Existing smart contract vulnerability detection methods suffer from high false-positive rates and poor scalability, while large language models (LLMs) incur prohibitive inference costs. To address these challenges, this paper proposes ParaVul—a parallelized, retrieval-augmented, lightweight detection framework. Its key contributions are: (1) efficient LLM fine-tuning via Sparse Low-Rank Adaptation (SLoRA); (2) a hybrid Retrieval-Augmented Generation (RAG) system integrating dense retrieval with BM25; and (3) a meta-learning fusion model that jointly integrates LLM outputs and retrieved evidence, enhanced by chain-of-thought prompting for improved interpretability. Experiments demonstrate that ParaVul achieves F1 scores of 0.9398 (single-label) and 0.9330 (multi-label) vulnerability detection—substantially outperforming state-of-the-art approaches—while maintaining high accuracy, strong robustness, and low computational overhead.

Smart contracts play a significant role in automating blockchain services. Nevertheless, vulnerabilities in smart contracts pose serious threats to blockchain security. Currently, traditional detection methods primarily rely on static analysis and formal verification, which can result in high false-positive rates and poor scalability. Large Language Models (LLMs) have recently made significant progress in smart contract vulnerability detection. However, they still face challenges such as high inference costs and substantial computational overhead. In this paper, we propose ParaVul, a parallel LLM and retrieval-augmented framework to improve the reliability and accuracy of smart contract vulnerability detection.
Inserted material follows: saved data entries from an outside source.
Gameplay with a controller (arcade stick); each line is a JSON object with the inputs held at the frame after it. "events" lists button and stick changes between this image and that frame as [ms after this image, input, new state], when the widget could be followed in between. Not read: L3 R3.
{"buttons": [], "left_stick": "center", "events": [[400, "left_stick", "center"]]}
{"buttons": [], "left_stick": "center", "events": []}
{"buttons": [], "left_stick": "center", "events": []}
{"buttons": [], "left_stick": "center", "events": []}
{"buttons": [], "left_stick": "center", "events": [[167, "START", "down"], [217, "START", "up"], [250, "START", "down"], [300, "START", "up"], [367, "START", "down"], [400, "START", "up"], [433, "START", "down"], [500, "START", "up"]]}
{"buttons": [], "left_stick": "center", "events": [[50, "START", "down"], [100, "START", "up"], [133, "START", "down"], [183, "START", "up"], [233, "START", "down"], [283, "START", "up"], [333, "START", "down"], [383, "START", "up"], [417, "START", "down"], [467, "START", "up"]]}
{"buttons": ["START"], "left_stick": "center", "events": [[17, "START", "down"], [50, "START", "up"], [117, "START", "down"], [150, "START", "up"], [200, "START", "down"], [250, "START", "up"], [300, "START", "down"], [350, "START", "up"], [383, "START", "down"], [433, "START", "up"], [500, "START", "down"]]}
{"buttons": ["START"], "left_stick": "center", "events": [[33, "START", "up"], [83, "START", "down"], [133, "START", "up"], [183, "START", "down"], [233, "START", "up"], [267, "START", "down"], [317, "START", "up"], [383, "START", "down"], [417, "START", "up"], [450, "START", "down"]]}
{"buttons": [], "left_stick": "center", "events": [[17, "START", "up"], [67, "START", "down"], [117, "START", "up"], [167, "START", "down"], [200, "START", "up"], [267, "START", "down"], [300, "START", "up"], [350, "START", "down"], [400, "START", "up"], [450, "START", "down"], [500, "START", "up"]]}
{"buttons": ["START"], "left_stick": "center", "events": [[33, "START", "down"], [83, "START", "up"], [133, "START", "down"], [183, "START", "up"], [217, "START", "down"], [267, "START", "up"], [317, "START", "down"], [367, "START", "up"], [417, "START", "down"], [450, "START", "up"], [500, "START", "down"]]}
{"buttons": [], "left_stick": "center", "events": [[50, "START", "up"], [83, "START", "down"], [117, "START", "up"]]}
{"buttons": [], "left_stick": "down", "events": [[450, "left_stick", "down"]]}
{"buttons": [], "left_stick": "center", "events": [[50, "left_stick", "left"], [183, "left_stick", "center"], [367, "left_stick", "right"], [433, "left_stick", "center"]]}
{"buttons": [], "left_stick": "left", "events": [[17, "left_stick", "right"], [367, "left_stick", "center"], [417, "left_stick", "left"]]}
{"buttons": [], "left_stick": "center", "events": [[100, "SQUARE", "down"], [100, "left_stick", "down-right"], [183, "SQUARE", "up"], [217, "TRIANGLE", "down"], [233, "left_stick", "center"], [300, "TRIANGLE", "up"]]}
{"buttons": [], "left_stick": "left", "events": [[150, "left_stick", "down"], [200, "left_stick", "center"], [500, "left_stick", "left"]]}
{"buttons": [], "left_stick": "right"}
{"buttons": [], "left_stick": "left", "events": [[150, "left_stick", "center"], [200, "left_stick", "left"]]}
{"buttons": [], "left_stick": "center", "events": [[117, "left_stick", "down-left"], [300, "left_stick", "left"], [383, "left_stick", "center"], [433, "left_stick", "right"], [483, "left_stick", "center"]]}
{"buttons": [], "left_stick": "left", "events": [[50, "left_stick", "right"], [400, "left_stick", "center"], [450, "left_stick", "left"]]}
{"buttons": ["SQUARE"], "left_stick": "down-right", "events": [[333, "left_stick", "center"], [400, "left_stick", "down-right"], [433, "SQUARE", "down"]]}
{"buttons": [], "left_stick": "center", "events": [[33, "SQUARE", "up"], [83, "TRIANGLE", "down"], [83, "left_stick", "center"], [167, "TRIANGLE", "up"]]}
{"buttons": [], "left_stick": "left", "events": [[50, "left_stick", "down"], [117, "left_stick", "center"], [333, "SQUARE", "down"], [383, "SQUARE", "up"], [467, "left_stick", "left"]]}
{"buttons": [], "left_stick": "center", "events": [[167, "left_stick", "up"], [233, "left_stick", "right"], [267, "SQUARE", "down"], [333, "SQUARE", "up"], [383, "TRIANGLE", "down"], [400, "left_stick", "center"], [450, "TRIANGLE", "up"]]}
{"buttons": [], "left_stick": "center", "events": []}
Specifically, we first develop Sparse Low-Rank Adaptation (SLoRA) for LLM fine-tuning. SLoRA introduces sparsification by incorporating a sparse matrix into quantized LoRA-based LLMs, thereby reducing computational overhead and resource requirements while enhancing their ability to understand vulnerability-related issues. We then construct a vulnerability contract dataset and develop a hybrid Retrieval-Augmented Generation (RAG) system that integrates dense retrieval with Best Matching 25 (BM25), assisting in verifying the results generated by the LLM. Furthermore, we propose a meta-learning model to fuse the outputs of the RAG system and the LLM, thereby generating the final detection results. After completing vulnerability detection, we design chain-of-thought prompts to guide LLMs to generate comprehensive vulnerability detection reports. Simulation results demonstrate the superiority of ParaVul, especially in terms of F1 scores, achieving 0.9398 for single-label detection and 0.9330 for multi-label detection.